Mengapa demikian? Sudah jelas bahwa LGBT masih dianggap sesuatu yang buruk. Ketidakpahaman orang-orang tentang isu LGBT membuat mereka beranggapan bahwa LGBT adalah sebuah kelompok yang tidak bisa sukses karena mereka LGBT. Padahal semua orang memiliki kesempatan untuk sukses dan kesempatan untuk gagal yang sama, terlepas apapun orientasi seksual maupun identitas gendernya. Justru yang membuat LGBT gagal dalam berkarir seringkali berasal dari faktor luar seperti penolakan mentah-mentah atau diskriminasi di tempat kerja.
Mengapa orang cenderung melakukan double standard? Sebuah artikel[2] menjelaskan alasan-alasan orang melakukan double standard kepada orang lain. Yang pertama, orang-orang membuat pengecualian. Contoh, “Dia gay, dia tidak seharusnya bekerja sebagai pejabat negara” dan lain sebagainya.
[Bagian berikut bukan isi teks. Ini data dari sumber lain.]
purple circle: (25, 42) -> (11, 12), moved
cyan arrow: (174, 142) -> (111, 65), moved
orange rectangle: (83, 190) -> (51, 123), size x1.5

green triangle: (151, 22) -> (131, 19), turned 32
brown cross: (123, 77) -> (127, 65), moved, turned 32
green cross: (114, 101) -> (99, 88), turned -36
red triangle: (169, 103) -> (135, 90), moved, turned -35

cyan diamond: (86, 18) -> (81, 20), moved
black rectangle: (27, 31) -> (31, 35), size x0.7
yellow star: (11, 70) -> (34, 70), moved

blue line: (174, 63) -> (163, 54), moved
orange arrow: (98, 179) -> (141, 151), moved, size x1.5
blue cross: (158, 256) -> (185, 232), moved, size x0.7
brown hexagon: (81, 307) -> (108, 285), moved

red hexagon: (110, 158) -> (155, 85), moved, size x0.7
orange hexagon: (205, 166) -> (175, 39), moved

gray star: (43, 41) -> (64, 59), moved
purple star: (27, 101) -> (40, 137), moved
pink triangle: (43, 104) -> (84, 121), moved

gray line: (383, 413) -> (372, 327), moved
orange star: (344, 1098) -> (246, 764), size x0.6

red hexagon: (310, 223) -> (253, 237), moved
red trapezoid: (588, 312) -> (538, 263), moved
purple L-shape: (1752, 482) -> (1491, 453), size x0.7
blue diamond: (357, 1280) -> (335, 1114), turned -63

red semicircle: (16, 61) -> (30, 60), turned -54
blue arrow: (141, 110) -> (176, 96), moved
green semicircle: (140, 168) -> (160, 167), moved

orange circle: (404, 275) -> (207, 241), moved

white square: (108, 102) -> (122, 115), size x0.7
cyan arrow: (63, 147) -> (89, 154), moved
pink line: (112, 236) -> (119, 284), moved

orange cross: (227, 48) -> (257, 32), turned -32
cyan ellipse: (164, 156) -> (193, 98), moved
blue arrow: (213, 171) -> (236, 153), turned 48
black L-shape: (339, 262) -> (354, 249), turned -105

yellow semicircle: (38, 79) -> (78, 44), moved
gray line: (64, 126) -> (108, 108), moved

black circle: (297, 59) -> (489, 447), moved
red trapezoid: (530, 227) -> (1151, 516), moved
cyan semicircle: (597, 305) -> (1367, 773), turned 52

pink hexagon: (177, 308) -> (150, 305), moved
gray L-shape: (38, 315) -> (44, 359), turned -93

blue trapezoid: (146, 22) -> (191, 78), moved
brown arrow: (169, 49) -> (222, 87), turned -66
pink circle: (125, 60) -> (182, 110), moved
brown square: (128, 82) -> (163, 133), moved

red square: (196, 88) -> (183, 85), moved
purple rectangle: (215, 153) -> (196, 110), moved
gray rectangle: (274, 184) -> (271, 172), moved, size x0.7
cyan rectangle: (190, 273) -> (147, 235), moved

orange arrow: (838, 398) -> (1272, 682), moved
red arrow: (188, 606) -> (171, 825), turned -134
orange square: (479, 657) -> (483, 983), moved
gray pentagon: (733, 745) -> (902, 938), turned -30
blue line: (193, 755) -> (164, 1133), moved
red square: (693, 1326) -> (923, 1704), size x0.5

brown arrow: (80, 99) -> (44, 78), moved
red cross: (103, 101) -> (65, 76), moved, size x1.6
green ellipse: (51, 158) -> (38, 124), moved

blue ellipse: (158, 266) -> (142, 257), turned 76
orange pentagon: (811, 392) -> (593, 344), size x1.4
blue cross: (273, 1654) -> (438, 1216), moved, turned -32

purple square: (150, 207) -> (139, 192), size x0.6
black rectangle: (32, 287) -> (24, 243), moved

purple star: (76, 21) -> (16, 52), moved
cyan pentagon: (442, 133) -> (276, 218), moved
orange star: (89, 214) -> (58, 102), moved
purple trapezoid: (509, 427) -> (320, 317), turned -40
Yang kedua, Emosi. Contoh, jika seseorang yang dihormati melakukan kesalahan, maka biasanya kesalahan tersebut akan dilupakan dengan cepat. Namun berbeda ketika orang yang dibenci melakukan kesalahan yang sama, maka kesalahan itu akan diingat terus menerus. Ketiga, keinginan untuk melakukan hal yang benar versi mereka. Biasanya orang-orang yang keras pendirian terhadap apa yang diyakininya benar, akan menganggap apapun yang diyakini oleh orang lain adalah sesuatu yang salah.
Dari artikel tersebut, cukup jelas bahwa double standard adalah sebuah diskriminasi. Hanya dikarenakan orientasi seksual seseorang atau identitas gendernya, orang itu diperlakukan secara berbeda. Seolah-olah orang tersebut diposisikan pada posisi yang “politis” itu tadi, antara memenuhi syarat/standard yang sudah dibuat, atau jika tidak, keberadaannya tidak akan diakui oleh masyarakat.
Sebenarnya double standard ini tidak hanya terjadi pada LGBT, namun juga terjadi kepada kelompok-kelompok marjinal lainnya. Seperti misalkan para penganut agama adat tradisi yang diperbolehkan melakukan ritual peribadatannya namun dilarang menggunakan pengeras suara. Apa lagi ketika kita membahas tentang jenis kelamin antara perempuan dan laki-laki. Sering kali perempuan mendapatkan double standard ini ketika misalkan dirinya tidak memiliki anak dan dicap sebagai perempuan yang “selfish”, ketika memiliki tempat tinggal yang berantakan, atau juga ketika memiliki teman kencan yang lebih dari satu.[3]
Apapun alasannya, double standard adalah sebuah tindakan diskriminatif yang seringkali merugikan. Dan double standard pada LGBT adalah sesuatu yang lucu dan konyol. Dimana orang-orang masih menilai seseorang berdasarkan orintasi seksual dan identitas gendernya, bukan dari kemampuan kerja individu tersebut. Dan saya masih memimpikan ketika semua orang dinilai dan dihargai secara sama dan setara apapun dan bagaimanapun dirinya.
*Wisesa Wirayuda, Penulis adalah mahasiswa STSI Bandung dan kontributor Suara Kita untuk wilayah Bandung.